The story has a beautiful and inspiring ending, symbolic of the process of realisation. The Seijo sick at home in bed and the Seijo with the two children from the distant city rejoined and became one. Seijo is here with us now, she is inviting us to discover our affinity with the stones and clouds, not to change from one form into another but rather to enable us to experience this ancient truth of no-self.

Another aspect that is reflected in this story, probably relevant more to women, is that we have traditionally experienced our lives and defined ourselves by who we are with. For example, Seijo was a daughter in relationship to her parents, Seijo was a wife in relationship to her husband. The person we are partner to can very often define who we think we are. We are constantly in relationship, each moment is relationship and in truth there is only one relationship. All things are no other than one's very self, so we are constantly in relationship with the self, with our infinite true self. The split Seijo became one, our maturity is not to just define ourselves by the person in our lives but to stop and be in communion with our original face without definition. The true self knows no separation.

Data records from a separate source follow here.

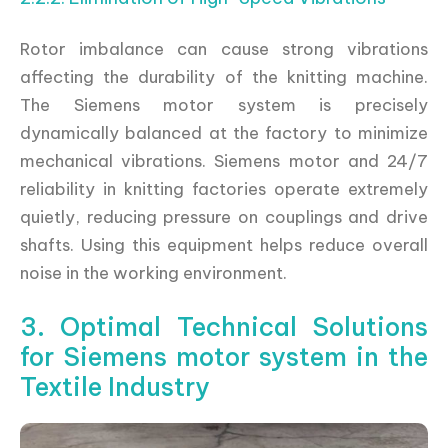
Rotor imbalance can cause strong vibrations
affecting the durability of the knitting machine.
The Siemens motor system is precisely
dynamically balanced at the factory to minimize
mechanical vibrations. Siemens motor and 24/7
reliability in knitting factories operate extremely
quietly, reducing pressure on couplings and drive
shafts. Using this equipment helps reduce overall
noise in the working environment.
3. Optimal Technical Solutions
for Siemens motor system in the
Textile Industry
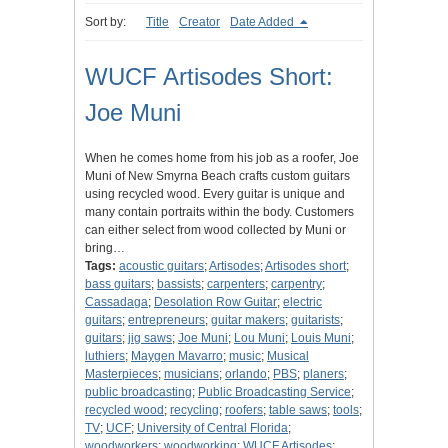
Sort by:
Title
Creator
Date Added
WUCF Artisodes Short:
Joe Muni
When he comes home from his job as a roofer, Joe
Muni of New Smyrna Beach crafts custom guitars
using recycled wood. Every guitar is unique and
many contain portraits within the body. Customers
can either select from wood collected by Muni or
bring…
Tags:
acoustic guitars
;
Artisodes
;
Artisodes short
;
bass guitars
;
bassists
;
carpenters
;
carpentry
;
Cassadaga
;
Desolation Row Guitar
;
electric
guitars
;
entrepreneurs
;
guitar makers
;
guitarists
;
guitars
;
jig saws
;
Joe Muni
;
Lou Muni
;
Louis Muni
;
luthiers
;
Maygen Mavarro
;
music
;
Musical
Masterpieces
;
musicians
;
orlando
;
PBS
;
planers
;
public broadcasting
;
Public Broadcasting Service
;
recycled wood
;
recycling
;
roofers
;
table saws
;
tools
;
TV
;
UCF
;
University of Central Florida
;
woodworkers
;
woodworking
;
WUCF Artisodes
;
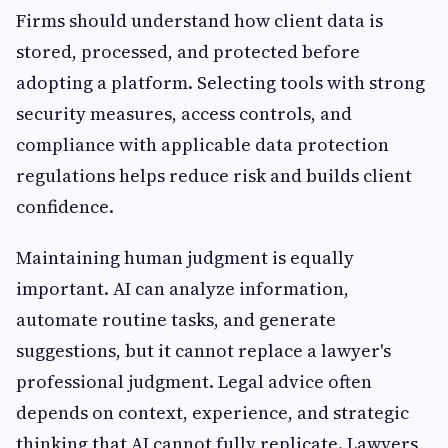
Firms should understand how client data is
stored, processed, and protected before
adopting a platform. Selecting tools with strong
security measures, access controls, and
compliance with applicable data protection
regulations helps reduce risk and builds client
confidence.
Maintaining human judgment is equally
important. AI can analyze information,
automate routine tasks, and generate
suggestions, but it cannot replace a lawyer's
professional judgment. Legal advice often
depends on context, experience, and strategic
thinking that AI cannot fully replicate. Lawyers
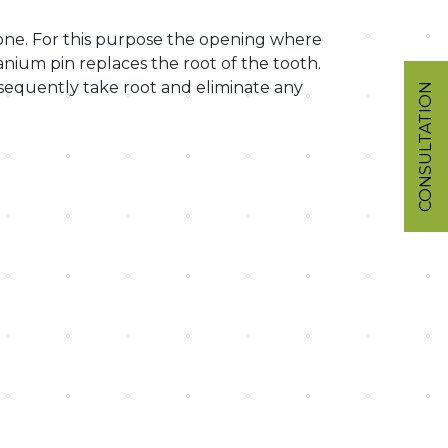
bone. For this purpose the opening where
tanium pin replaces the root of the tooth.
sequently take root and eliminate any
CONSULTATION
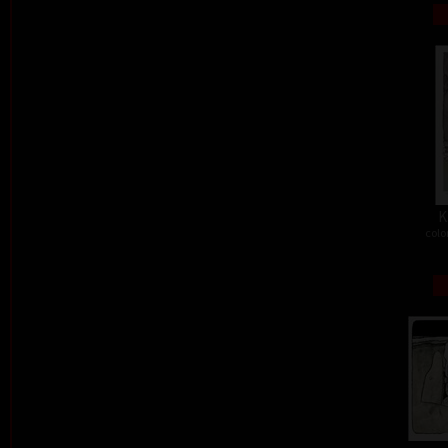
K
colo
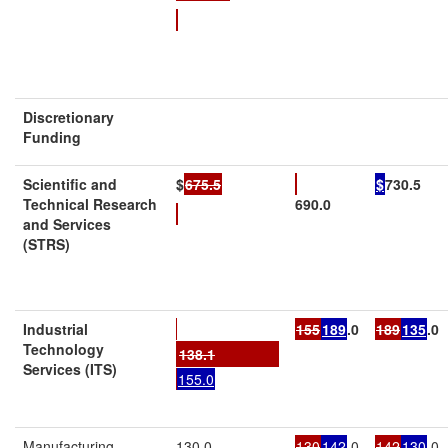
Discretionary
Funding
Scientific and
$
675.5
$
730.5
Technical Research
690.0
and Services
(STRS)
Industrial
155
189
.0
189
135
.0
Technology
138.1
Services (ITS)
155.0
Manufacturing
130.0
130
142
.0
142
130
.0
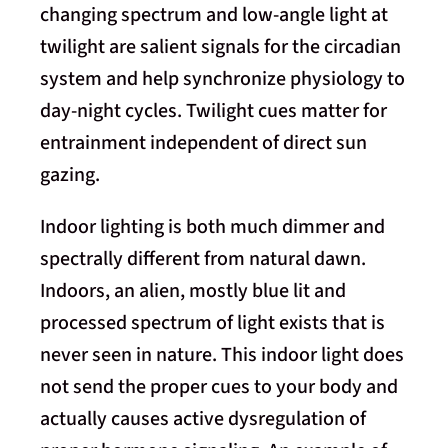
changing spectrum and low-angle light at
twilight are salient signals for the circadian
system and help synchronize physiology to
day-night cycles. Twilight cues matter for
entrainment independent of direct sun
gazing.
Indoor lighting is both much dimmer and
spectrally different from natural dawn.
Indoors, an alien, mostly blue lit and
processed spectrum of light exists that is
never seen in nature. This indoor light does
not send the proper cues to your body and
actually causes active dysregulation of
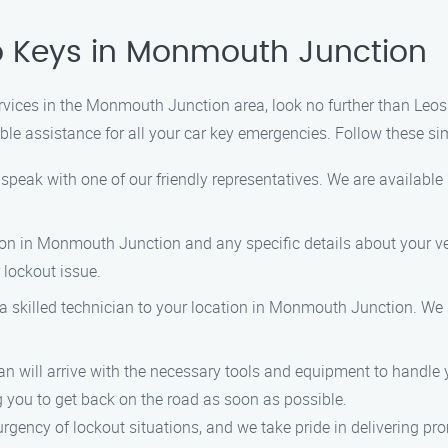
o Keys in Monmouth Junction
services in the Monmouth Junction area, look no further than Leo
able assistance for all your car key emergencies. Follow these si
speak with one of our friendly representatives. We are available 
ion in Monmouth Junction and any specific details about your ve
 lockout issue.
a skilled technician to your location in Monmouth Junction. We s
n will arrive with the necessary tools and equipment to handle you
g you to get back on the road as soon as possible.
ency of lockout situations, and we take pride in delivering prom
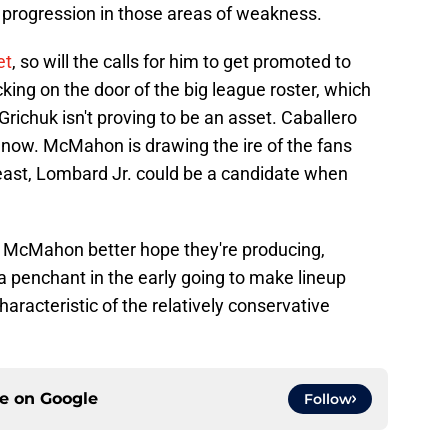
 progression in those areas of weakness.
et
, so will the calls for him to get promoted to
ocking on the door of the big league roster, which
richuk isn't proving to be an asset. Caballero
ht now. McMahon is drawing the ire of the fans
 least, Lombard Jr. could be a candidate when
nd McMahon better hope they're producing,
penchant in the early going to make lineup
aracteristic of the relatively conservative
ce on
Google
Follow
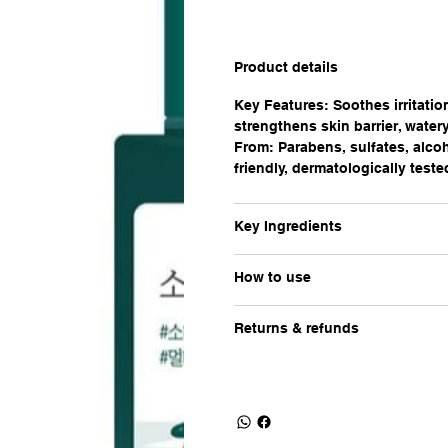
Product details
Key Features: Soothes irritatio
strengthens skin barrier, watery
From: Parabens, sulfates, alcoh
friendly, dermatologically teste
Key Ingredients
How to use
Returns & refunds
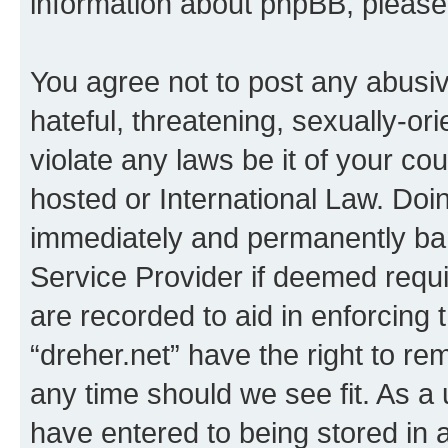
information about phpBB, pleas
You agree not to post any abusiv
hateful, threatening, sexually-or
violate any laws be it of your co
hosted or International Law. Doi
immediately and permanently bann
Service Provider if deemed requi
are recorded to aid in enforcing 
“dreher.net” have the right to re
any time should we see fit. As a
have entered to being stored in a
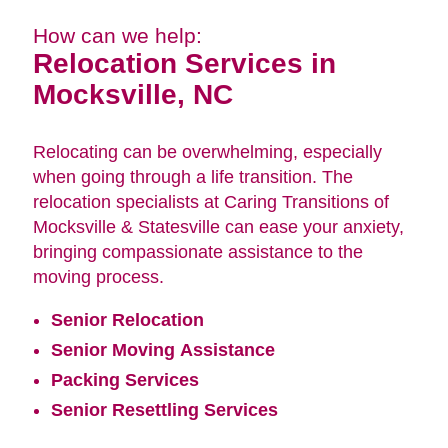
How can we help:
Relocation Services in
Mocksville, NC
Relocating can be overwhelming, especially
when going through a life transition. The
relocation specialists at Caring Transitions of
Mocksville & Statesville can ease your anxiety,
bringing compassionate assistance to the
moving process.
Senior Relocation
Senior Moving Assistance
Packing Services
Senior Resettling Services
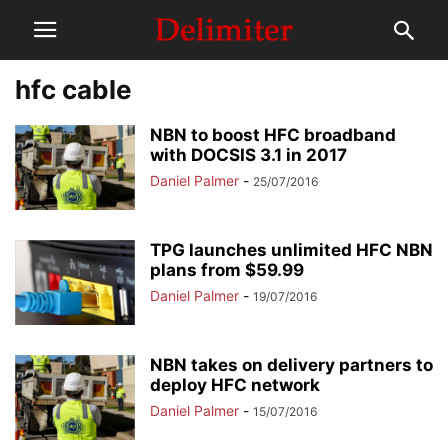
hfc cable
NBN to boost HFC broadband
with DOCSIS 3.1 in 2017
Daniel Palmer
-
25/07/2016
TPG launches unlimited HFC NBN
plans from $59.99
Daniel Palmer
-
19/07/2016
NBN takes on delivery partners to
deploy HFC network
Daniel Palmer
-
15/07/2016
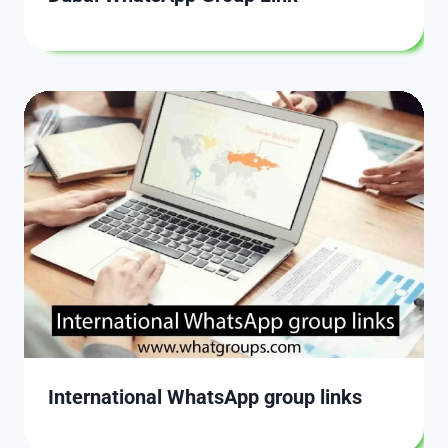
International WhatsApp group links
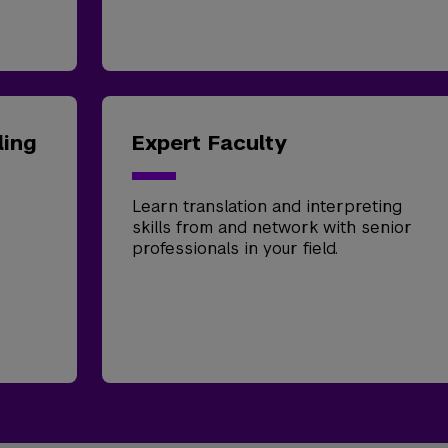
ling
Expert Faculty
Learn translation and interpreting
skills from and network with senior
professionals in your field.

The moon and the clouds are the same

Mountains and valleys are different.

All are blessed, all are blessed.

Is this one? Is this two?

Yes, indeed the blessed outcome. The Bodhisattva way is to nurture our longing to return home, to find our unity with all beings. The moon and the clouds are the same, essentially all beings by nature are the Buddha Tao. If we cannot see into the essential world, and only recognise our uniqueness and our differences, (mountains and valleys are different) this thinking directly leads to chaos. Such chaos is evident in our society and reflected in the way we treat our environment. Dharma/Gaia calls us to wake up the light of dawn and remember that the moon and clouds are the same, even in our darkest valleys and most difficult moments. The garden is watered, Dharma/Gaia is nurtured, all are blessed, all are blessed.